UFMG participa da criação da Universidade Indígena
Reitora Sandra Goulart e a professora Ana Gomes, da FaE, contribuíram com a elaboração do projeto da Unind, encaminhado ontem, dia 27, ao Congresso Nacional
Por Redação
Com Andreia Verdélio | Agência Brasil
Com participação da UFMG na sua concepção, o projeto que institui a Universidade Federal Indígena (Unind) foi enviado ao Congresso nesta quinta-feira (27) em cerimônia que reuniu o presidente Luiz Inácio Lula da Silva, os ministros Camilo Santana, da Educação, Sônia Guajajara, dos Povos Indígenas, e outras autoridades federais. A Unind será sediada em Brasília e organizada em formato multicampi para receber estudantes indígenas de todas as regiões do país. Vinculada ao Ministério da Educação (MEC) e ao Ministério dos Povos Indígenas (MPI), a futura instituição, nasce de amplo processo de escuta realizado em 2024 pela Secretaria de Educação Continuada, Alfabetização de Jovens e Adultos, Diversidade e Inclusão (Secadi) do MEC, com 20 seminários regionais que reuniram lideranças, jovens, educadores, anciãos e organizações indígenas.

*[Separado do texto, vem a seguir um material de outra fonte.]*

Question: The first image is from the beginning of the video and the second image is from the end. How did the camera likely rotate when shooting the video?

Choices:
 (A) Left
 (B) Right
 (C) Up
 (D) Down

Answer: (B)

Prevista para ofertar inicialmente dez cursos – e chegar a 48 graduações ao longo dos primeiros quatro anos –, a Unind atenderá cerca de 2,8 mil estudantes, com seleção própria, políticas de valorização linguística e projetos focados em gestão territorial, sustentabilidade socioambiental, formação docente, tecnologias, saúde, direito, agroecologia e áreas estratégicas para a autonomia dos povos indígenas.
Contribuição
Por meio da reitora Sandra Goulart Almeida e da professora Ana Gomes, da Faculdade de Educação, a UFMG integrou desde o início o Grupo de Trabalho (GT) instituído em 2025 pela Secretaria de Educação Superior (Sesu), do MEC, para formatar o modelo da Unind. Sandra Goulart participou como dirigente de uma das nove instituições vinculadas à Andifes. “Essa participação foi solicitada, inclusive, por lideranças dos povos indígenas, já que essas universidades são as que têm trabalhado mais com a temática”, justifica a reitora. Segundo ela, o GT contribuiu para definir diretrizes acadêmicas, administrativas e jurídicas do projeto de lei. “As escutas confirmaram a necessidade de que a sede fosse em Brasília”, relatou.
Além da UFMG, as outras universidades envolvidas no projeto são as federais do Oeste do Pará (Ufopa), de Pernambuco (UFPE), de Goiás (UFG), do Sul e Sudeste do Pará (Unifesspa), da Grande Dourados (UFGD), da Fronteira Sul (UFFS), do Vale do São Francisco (Univasf) e da Universidade de Brasília (UnB).
A professora Ana Gomes, por sua vez, foi indicada diretamente pelos povos originários para integrar a comissão que conduziu e sistematizou os seminários de consulta sobre a criação da Unind. Referência nacional em educação indígena, ela integra o Fórum Nacional de Educação Escolar Indígena (Fneei) e a Comissão Nacional de Educação Escolar Indígena (Cneei). De acordo com ela, o documento levado ao Congresso resulta de processo de longa maturação, monitorado pelas instâncias indígenas e acompanhado por especialistas de todo o país. “A Sesu construiu a proposta administrativo-jurídica com base no documento de consulta. Ou seja, duas secretarias do MEC foram envolvidas, cada uma atuando em seu âmbito”, detalha.
Além da demarcação
Durante o anúncio da proposta, o presidente Luiz Inácio Lula da Silva destacou o caráter histórico da criação da Unind (e também da Universidade Federal do Esporte – UFEsporte, apresentada na mesma ocasião). Para Lula, a chegada da Unind representa a reparação de séculos de violência e apagamento. “Essa universidade é necessária para dar a vocês um direito que nunca deveria ter sido negado”, declarou, dirigindo-se aos indígenas que assistiram à cerimônia. Para o presidente, cabe ao Estado garantir não apenas a demarcação dos territórios, mas condições dignas de vida, estudo e trabalho.
O professor indígena Gersem Baniwa, da Universidade de Brasília, reforçou que a Unind inaugura a derrubada da “fronteira da violência cognitiva e epistêmica” imposta por séculos de colonialismo, reconhecendo os povos indígenas como produtores de conhecimento e criando condições para que jovens estudem a partir de suas referências culturais sem deixar seus territórios.